Consumerism is defined as the “protection and promotion of the interests of the consumer,” according to the Merriam-Webster dictionary. Dan Parker is looking to show that it is maybe time to update the term.
On March 29th, the latest installment of Rap Battles for Social Justice, “Rap Battles Against Consumerism”, will take place at Le Belmont, at 8 p.m.
Over the past two years, Rap Battles for Social Justice have been a part of a growing movement that uses hip-hop as a way to raise awareness and support for various causes. Dan Parker, the co-founder, head organizer, and often performer, has been at the forefront of all of the past seven battles. However, this chapter of the event will soon be coming to a close, as Parker will be moving on in order to continue his work as a teacher in British Columbia. “It’s a little bittersweet, these last rap battles, but I’m hoping they continue [after I’m gone],” Parker said.
This time on the cutting board is the theme of consumerism. Like all of the events, both sides of the topic will have a chance to use their lyrical prowess in order to make their case. This event is geared towards those who feel the need to consume less, or are concerned with their environmental impact through their own consumerism.
“In this battle on consumerism, we’re going to have both sides going back and forth, but it’s going to be fairly natural for some to take on that caricature, or maybe just say, it’s all about making that paper,” Parker explained. “Having those two discourses battle each other rhythmically, that’s what we’re looking for.”

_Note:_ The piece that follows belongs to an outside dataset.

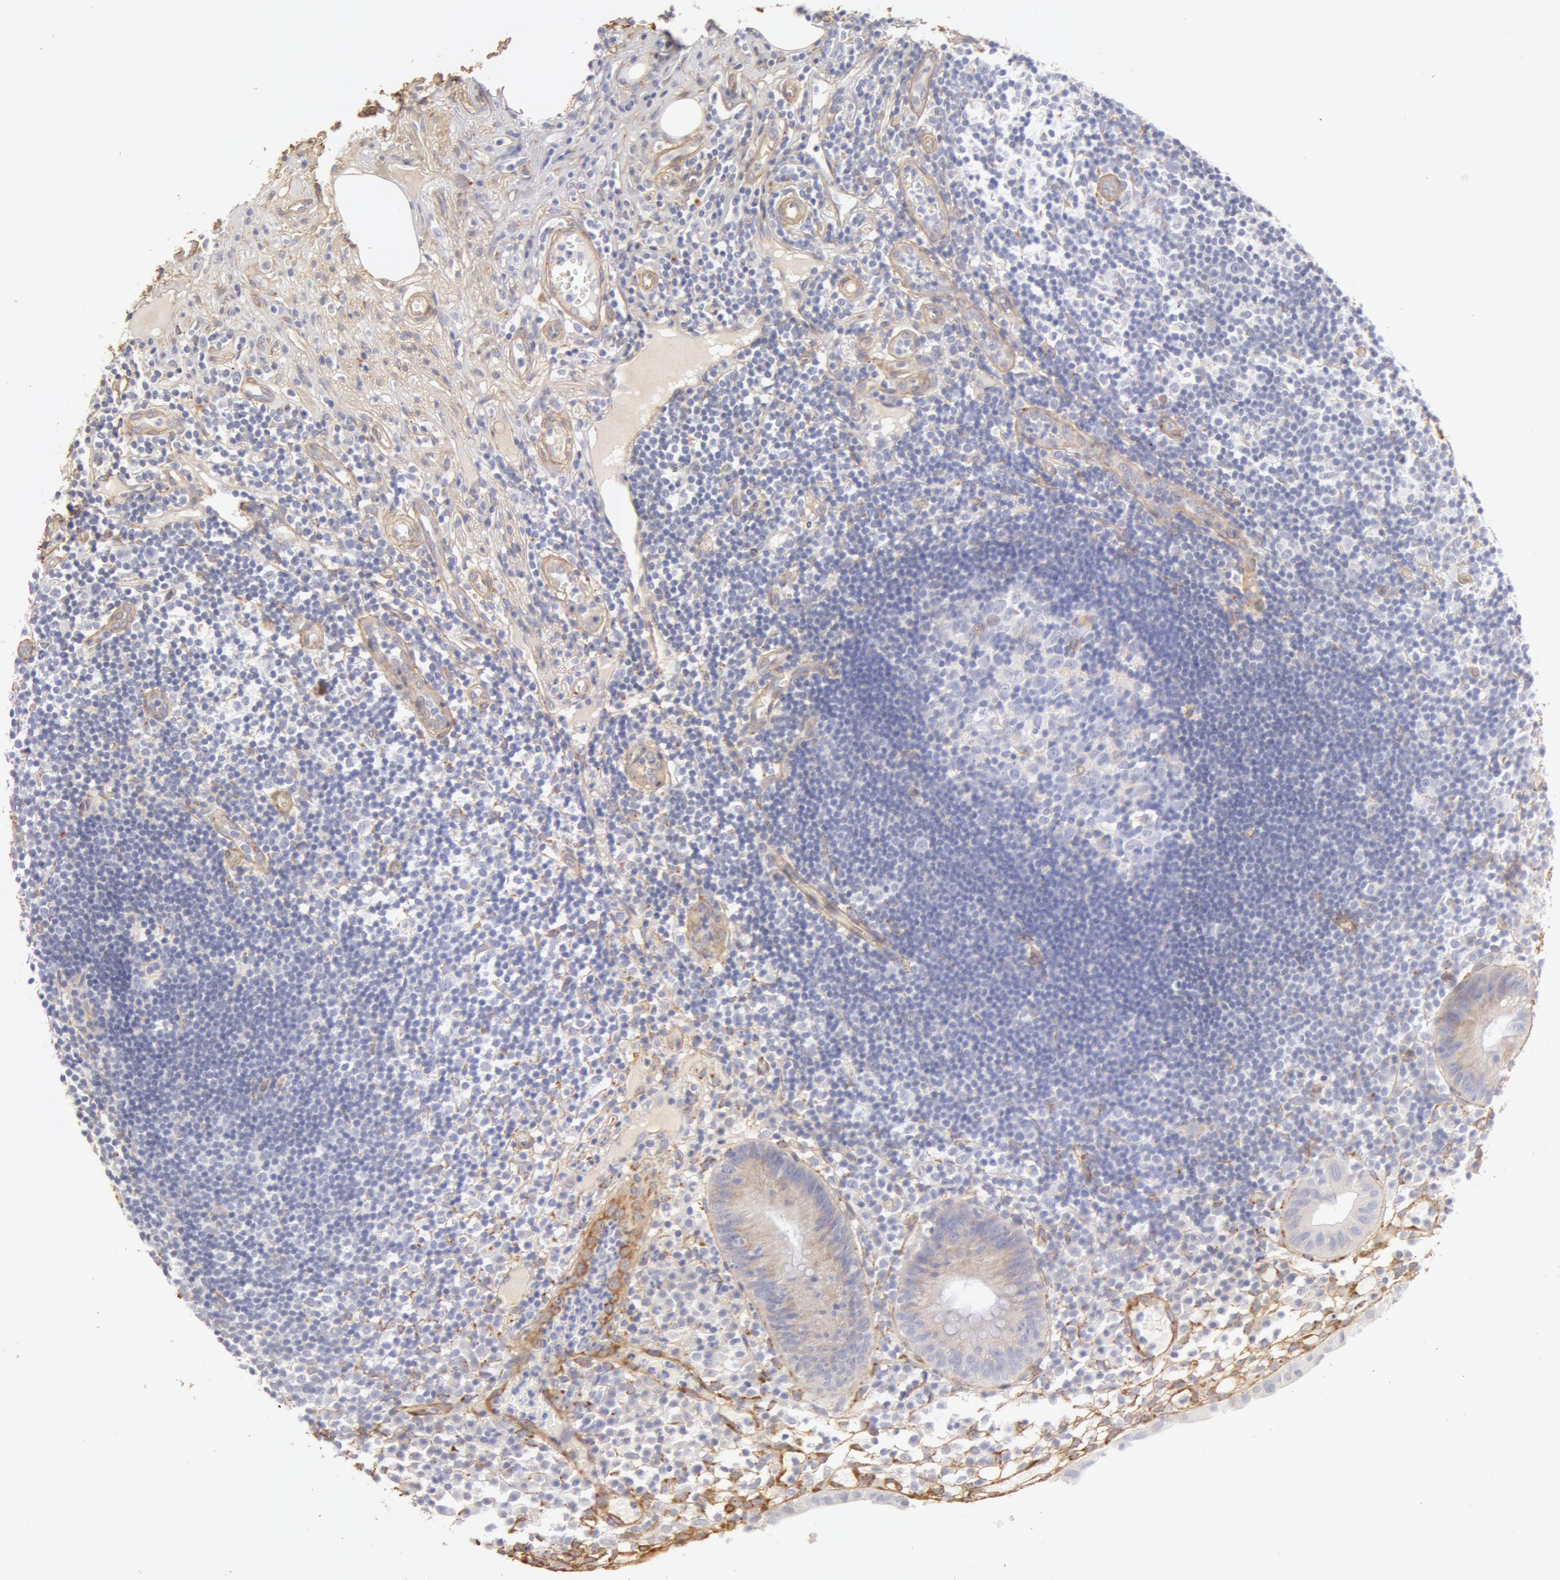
{"staining": {"intensity": "weak", "quantity": "25%-75%", "location": "cytoplasmic/membranous"}, "tissue": "appendix", "cell_type": "Glandular cells", "image_type": "normal", "snomed": [{"axis": "morphology", "description": "Normal tissue, NOS"}, {"axis": "topography", "description": "Appendix"}], "caption": "An image of human appendix stained for a protein demonstrates weak cytoplasmic/membranous brown staining in glandular cells. (brown staining indicates protein expression, while blue staining denotes nuclei).", "gene": "COL4A1", "patient": {"sex": "male", "age": 25}}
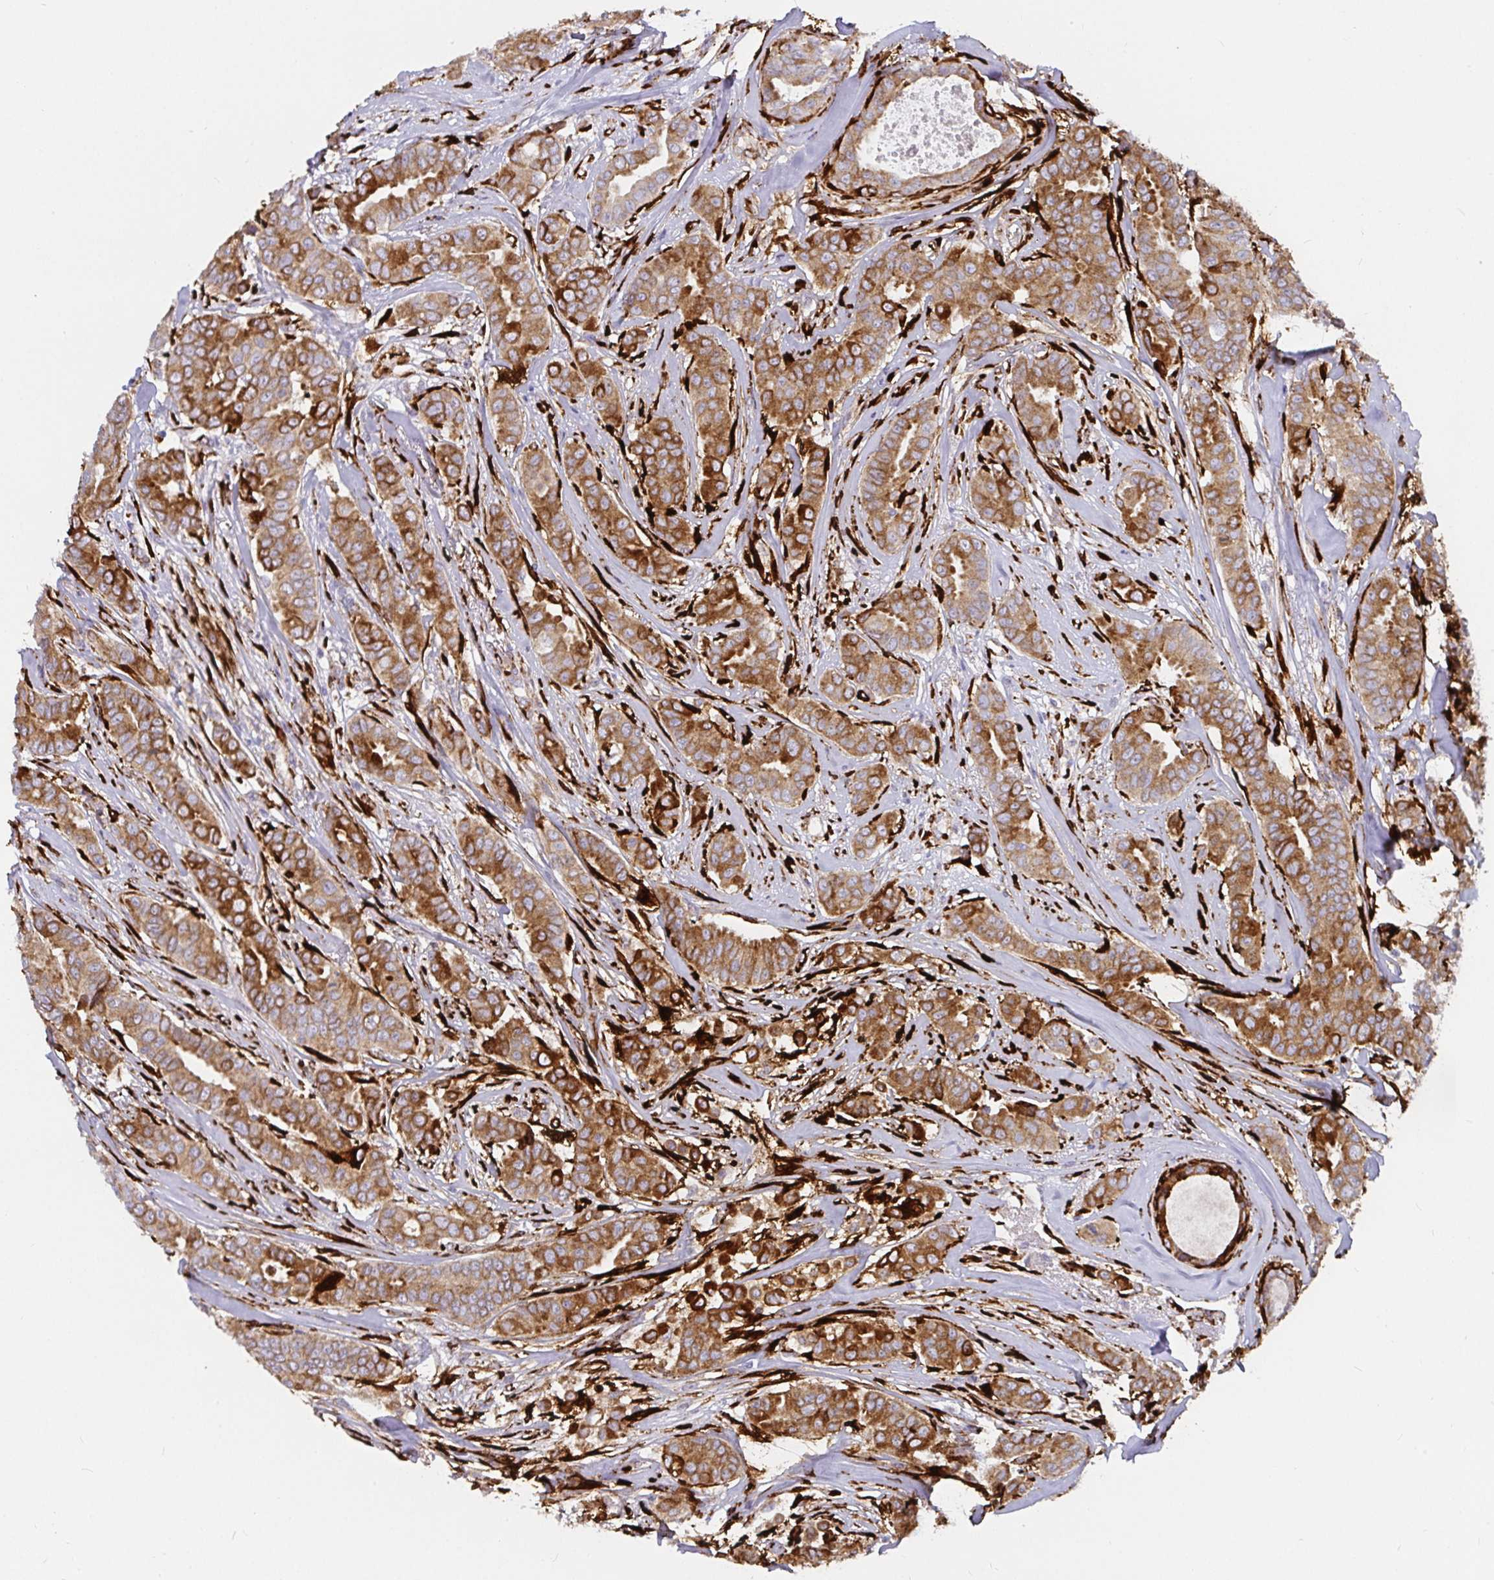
{"staining": {"intensity": "moderate", "quantity": ">75%", "location": "cytoplasmic/membranous"}, "tissue": "breast cancer", "cell_type": "Tumor cells", "image_type": "cancer", "snomed": [{"axis": "morphology", "description": "Duct carcinoma"}, {"axis": "topography", "description": "Breast"}], "caption": "Protein expression analysis of human breast cancer reveals moderate cytoplasmic/membranous positivity in approximately >75% of tumor cells. The protein of interest is shown in brown color, while the nuclei are stained blue.", "gene": "P4HA2", "patient": {"sex": "female", "age": 45}}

According to Parker, this duality is all part of the fun. It has been prominent within hip-hop community, going back to the 90s, with the rise of socially conscious rap being juxtaposed with the gangster, bling rappers of the era. This has continued even in modern day rap music, with artists like Kendrick Lamar warning of the dangers of materialism on his last album, compared to artists like 2 Chainz, who are more focused on the glories of wealth and fame.
This event also is a late addition to the Concordia Student Union’s Anti-Consumerism Week that took place earlier this month. Rap Battles for Social Justice and the CSU are partnering up for this coming battle. These rap battles are also backed by the Concordia Urban Science department and CJLO.
The goal of these events, as described by Parker, is to have a consistent mix of professional artists perform with anyone who wants to step up and have their voice heard. The lack of formality and judgement at these battles are meant to be a way to include everyone, even participants with diverging views on the themes.
These themes being battled on stage have seemed to have struck a chord with many hip-hop activists who are worried about topics such as police brutality and climate justice. More than anything, uniting the community and providing a medium for the voices of artists is the endgame for Parker and the event.